心理学用語「バックファイア効果」とは?意味と具体例を解説

言葉

今回ご紹介する言葉は、心理学用語の「バックファイア効果(ばっくふぁいあこうか)」です。

言葉の意味、具体例、提唱者、英語訳についてわかりやすく解説します。

 

「バックファイア効果」の意味をスッキリ理解!

バックファイア効果(ばっくふぁいあこうか)何らかの認識を持った人がその認識への反論や誤りの指摘などに接すると、かえってその認識を盲信してしまう現象

 

「バックファイア効果」の意味を詳しく

「バックファイア効果」とは、何らかの認識を持った人がその認識への反論や誤りの指摘などに接すると、かえってその認識を盲信してしまう現象のことです。

人間は、自分の考え方に対して挑戦的な意見が現れると、より強く自分の考え方を信じようとする傾向にあります。

 

人間は自分に対して「否定的な意見」と「肯定的な意見」の扱い方が異なります。

「否定的な意見」の方が頭に残りやすく、より長くそれについて考えてしまいます。

そして、防衛本能によって自分の意見を固持しようとしてしまうことがあるのです。

 

しかし、この意見には反対意見もあります。

ファクトチェック関連慈善団体 “Full Fact” のエイミー・シピットは「バックファイア効果は確かにみられることがあるが、広く一般的に当てはまるものではない」と反論しています。

「バックファイア効果」の具体例

たとえば、最近、インターネット上で政治批判をしている人が多くいます。

そして、もちろんそのような人に対して反論や訂正をしている人もいますね。

しかし、それらの反対意見を聞くどころが耳に入れず、より自分の意見を強固にしてしまうことがあります。

これが「バックファイア効果」です。

「バックファイア効果」の提唱者

ダートマス大学のブレンドン・ニャン教授とエクセター大学のジェイソン・エイフラー教授が提唱した心理現象です。

彼らは2010年に、大学生に対してある実験を行いました。

 

彼らは、大学生をふたつのグループに分けてそれぞれに別のニュース記事を見せました。

ひとつめのグループには、「イラクに大量破壊兵器があるとしてイラク戦争に踏み切ったジョージ・ブッシュ元大統領を支持する」という内容のニュース記事を見せました。

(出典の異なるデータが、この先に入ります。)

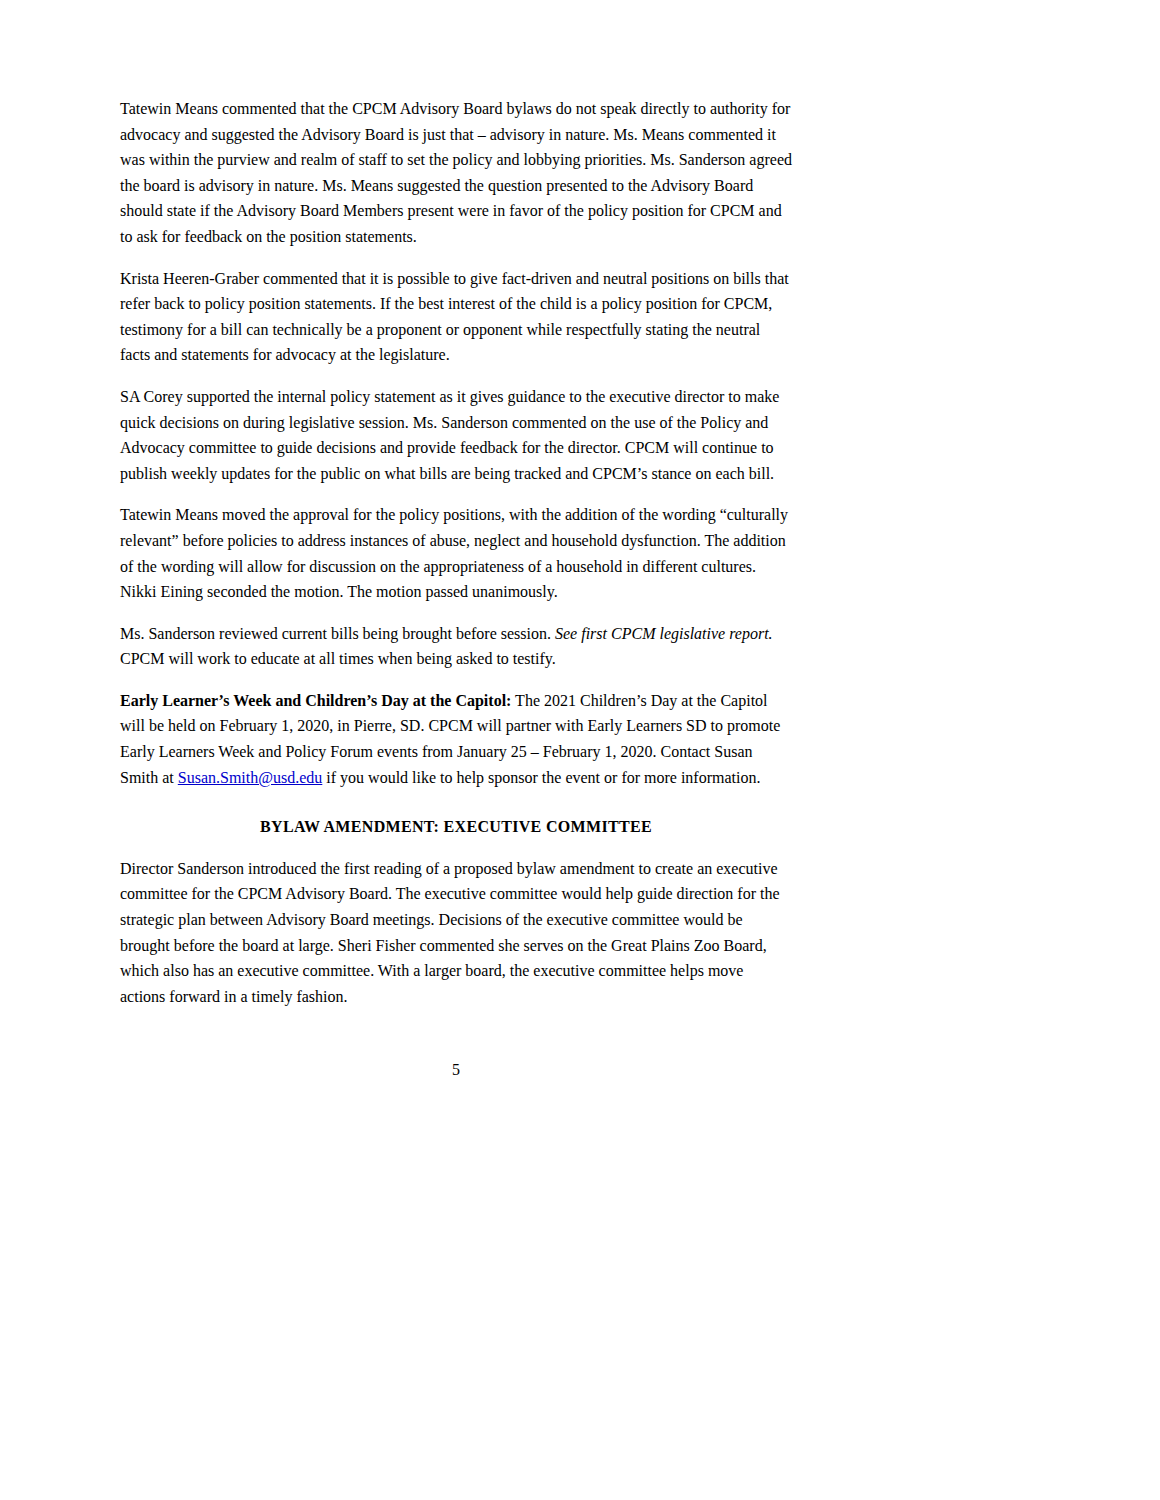Tatewin Means commented that the CPCM Advisory Board bylaws do not speak directly to authority for advocacy and suggested the Advisory Board is just that – advisory in nature. Ms. Means commented it was within the purview and realm of staff to set the policy and lobbying priorities. Ms. Sanderson agreed the board is advisory in nature. Ms. Means suggested the question presented to the Advisory Board should state if the Advisory Board Members present were in favor of the policy position for CPCM and to ask for feedback on the position statements.
Krista Heeren-Graber commented that it is possible to give fact-driven and neutral positions on bills that refer back to policy position statements. If the best interest of the child is a policy position for CPCM, testimony for a bill can technically be a proponent or opponent while respectfully stating the neutral facts and statements for advocacy at the legislature.
SA Corey supported the internal policy statement as it gives guidance to the executive director to make quick decisions on during legislative session. Ms. Sanderson commented on the use of the Policy and Advocacy committee to guide decisions and provide feedback for the director. CPCM will continue to publish weekly updates for the public on what bills are being tracked and CPCM’s stance on each bill.
Tatewin Means moved the approval for the policy positions, with the addition of the wording “culturally relevant” before policies to address instances of abuse, neglect and household dysfunction. The addition of the wording will allow for discussion on the appropriateness of a household in different cultures. Nikki Eining seconded the motion. The motion passed unanimously.
Ms. Sanderson reviewed current bills being brought before session. See first CPCM legislative report. CPCM will work to educate at all times when being asked to testify.
Early Learner’s Week and Children’s Day at the Capitol: The 2021 Children’s Day at the Capitol will be held on February 1, 2020, in Pierre, SD. CPCM will partner with Early Learners SD to promote Early Learners Week and Policy Forum events from January 25 – February 1, 2020. Contact Susan Smith at Susan.Smith@usd.edu if you would like to help sponsor the event or for more information.
BYLAW AMENDMENT: EXECUTIVE COMMITTEE
Director Sanderson introduced the first reading of a proposed bylaw amendment to create an executive committee for the CPCM Advisory Board. The executive committee would help guide direction for the strategic plan between Advisory Board meetings. Decisions of the executive committee would be brought before the board at large. Sheri Fisher commented she serves on the Great Plains Zoo Board, which also has an executive committee. With a larger board, the executive committee helps move actions forward in a timely fashion.
5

ふたつめのグループには、同じ記事に加えて「大量破壊兵器は見つからなかった」というCIAの報告書を読ませました。

 

その後、各グループの学生に『イラクは実際に大量の破壊兵器を保有していたが、発見される前に廃棄した』という説を支持するか尋ねました。

その結果、ひとつめのグループよりも、ふたつめのグループの方がこの説をより強く支持したのです。

 

一方、この実験に対してシビットは次の点を批判しています。

まず、この実験は200名以下という少ない学生を対象に行われたものでした。

また、「アメリカの大学生」という非常に偏った人物を対象に行われたものです。

さらに、この実験では「イラク戦争の是非」という、当時アメリカで盛んに議論されていたテーマが採用されていました。

 

アメリカの少人数の大学生に対する、偏ったテーマ設定だったため、「普遍的な心理効果を検証するには不適切だ」とシビットは批判をしました。

「バックファイア効果」の英語訳

「バックファイア効果」を英語に訳すと、次のような表現になります。

  • back fire effect
    (バックファイア効果)

まとめ

以上、この記事では「バックファイア効果」について解説しました。

読み方バックファイア効果(ばっくふぁいあこうか)
意味何らかの認識を持った人がその認識への反論や誤りの指摘などに接すると、かえってその認識を盲信してしまう現象
提唱者ダートマス大学のブレンドン・ニャン教授とエクセター大学のジェイソン・エイフラー教授
英語訳back fire effect(バックファイア効果)

「バックファイア効果」については賛否両論ありますが、実際にこのような経験をした人もいるかもしれません。意味や具体例をしっかりと理解しましょう。反対意見にも耳を傾ければ、物事を冷静に判断しやすくなるでしょう。